Written in Montreux, Switzerland, and despatched to TechRepublic at 2Mbps over an open wi-fi hub..
Over the past 18 months a number of articles and scientific papers have hit my screen describing various energy-harvesting schemes. Bluntly, these have spanned the vaguely feasible to the purely nonsensical.
At the unlikely end of the spectrum is the idea of using keystrokes, button presses and screen swipes to power mobile phones, tablets and laptops. Equally problematic schemes include collecting energy from cycling and rowing machines at health clubs and gyms.
Even at the apparently obvious end of these endeavours, which involve collecting energy from vehicles and people excercising, success depends on bad design and incomplete thermodynamic accounting. The best description I can come up with for the misplaced enthusiasm focused on this topic is:
These people want to fill a swimming pool with a tea spoon when it makes more sense to plug the leak.
Let's just examine the incomplete analysis and wrong-thinking on this topic by probing the health-club example.
Here we have people expending energy to keep fit and well by exercising on running, cycling and rowing machines. But, you may ask, where the harvested energy is coming from. It certainly doesn't come for free.
The true cost of energy
To create this power, these gym habitués have to eat food that has cost energy and materials to produce, transport, store and prepare. And those modified exercise machines have required materials, production, transport, installation and maintenance in materials and energy. Do you suppose for a moment that the energy collected is somehow green after all this? I don't think so. It has a cost.
So what about the vibration caused by engines and road movement in vehicles? There is definitely energy to be collected here, but better design that dampens engine vibration and improves suspension systems saves more energy than can be harvested.
Obviously, collecting energy from existing vehicles could make sense, but new ones should not be designed with that in mind.
How can we be so sure that my argument is all true? The laws of thermodynamics. They mean there is no free lunch. You never get something for nothing. No matter what you do, entropy always increases.
In most areas we can get a far better outcome by concentrating on better design and greater primary efficiency.
Implanted electronics in human beings
Collecting μW, mW and watts when the object of our attention should be the consumption of kW is not very smart. However, there are a few areas where the trade-offs might just work well. One such is the powering of implanted electronics in human beings such as pacemakers, respiratory and brain stimulators.

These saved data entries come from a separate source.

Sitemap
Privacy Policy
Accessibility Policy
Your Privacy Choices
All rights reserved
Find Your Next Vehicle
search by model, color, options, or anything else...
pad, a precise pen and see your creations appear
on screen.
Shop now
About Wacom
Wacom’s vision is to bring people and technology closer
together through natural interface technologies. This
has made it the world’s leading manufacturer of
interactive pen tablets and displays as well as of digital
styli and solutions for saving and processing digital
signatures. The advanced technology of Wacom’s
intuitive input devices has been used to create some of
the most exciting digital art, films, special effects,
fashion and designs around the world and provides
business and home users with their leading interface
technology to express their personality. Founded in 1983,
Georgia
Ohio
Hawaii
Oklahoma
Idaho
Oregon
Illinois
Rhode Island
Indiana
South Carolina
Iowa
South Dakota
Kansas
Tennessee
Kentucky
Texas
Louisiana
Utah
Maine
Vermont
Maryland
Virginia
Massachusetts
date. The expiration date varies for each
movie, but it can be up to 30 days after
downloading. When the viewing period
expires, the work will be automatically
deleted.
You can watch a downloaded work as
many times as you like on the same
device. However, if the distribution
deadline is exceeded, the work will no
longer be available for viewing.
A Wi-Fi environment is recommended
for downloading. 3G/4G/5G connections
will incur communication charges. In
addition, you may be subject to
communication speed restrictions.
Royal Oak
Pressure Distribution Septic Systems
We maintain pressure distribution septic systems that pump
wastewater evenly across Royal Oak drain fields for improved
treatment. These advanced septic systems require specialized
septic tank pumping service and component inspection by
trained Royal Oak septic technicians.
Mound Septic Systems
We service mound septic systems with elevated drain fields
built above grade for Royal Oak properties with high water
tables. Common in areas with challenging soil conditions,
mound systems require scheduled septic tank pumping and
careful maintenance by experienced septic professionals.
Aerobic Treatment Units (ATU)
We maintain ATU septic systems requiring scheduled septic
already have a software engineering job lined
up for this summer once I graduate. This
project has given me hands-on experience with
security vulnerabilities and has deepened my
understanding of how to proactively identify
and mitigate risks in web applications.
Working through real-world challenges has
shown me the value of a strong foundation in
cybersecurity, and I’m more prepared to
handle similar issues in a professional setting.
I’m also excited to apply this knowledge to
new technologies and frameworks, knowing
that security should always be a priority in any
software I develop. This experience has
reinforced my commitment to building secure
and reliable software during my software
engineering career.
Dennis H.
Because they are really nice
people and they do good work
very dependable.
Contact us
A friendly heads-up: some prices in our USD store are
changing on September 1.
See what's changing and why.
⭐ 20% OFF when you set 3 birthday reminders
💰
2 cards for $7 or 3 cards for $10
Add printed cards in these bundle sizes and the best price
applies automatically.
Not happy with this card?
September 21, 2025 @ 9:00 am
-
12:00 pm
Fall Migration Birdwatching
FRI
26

Inserting batteries into people and then sewing them up, or having wires protruding through the skin is far from ideal. Energy harvesting from arterial blood flow, heart or muscle movement is therefore very attractive. Better still, the numbers actually make sense.
Watts of energy are available but only μW and mW are required – and better still a life is saved, improved, and extended.
But on another level batteries are always nasty in terms of the materials used, manufacture processes, their disposal and recycling. For me, this is one equation that works.
Peter Cochrane is an engineer, scientist, entrepreneur, futurist and consultant. He is the former CTO and head of research at BT, with a career in telecoms and IT spanning more than 40 years.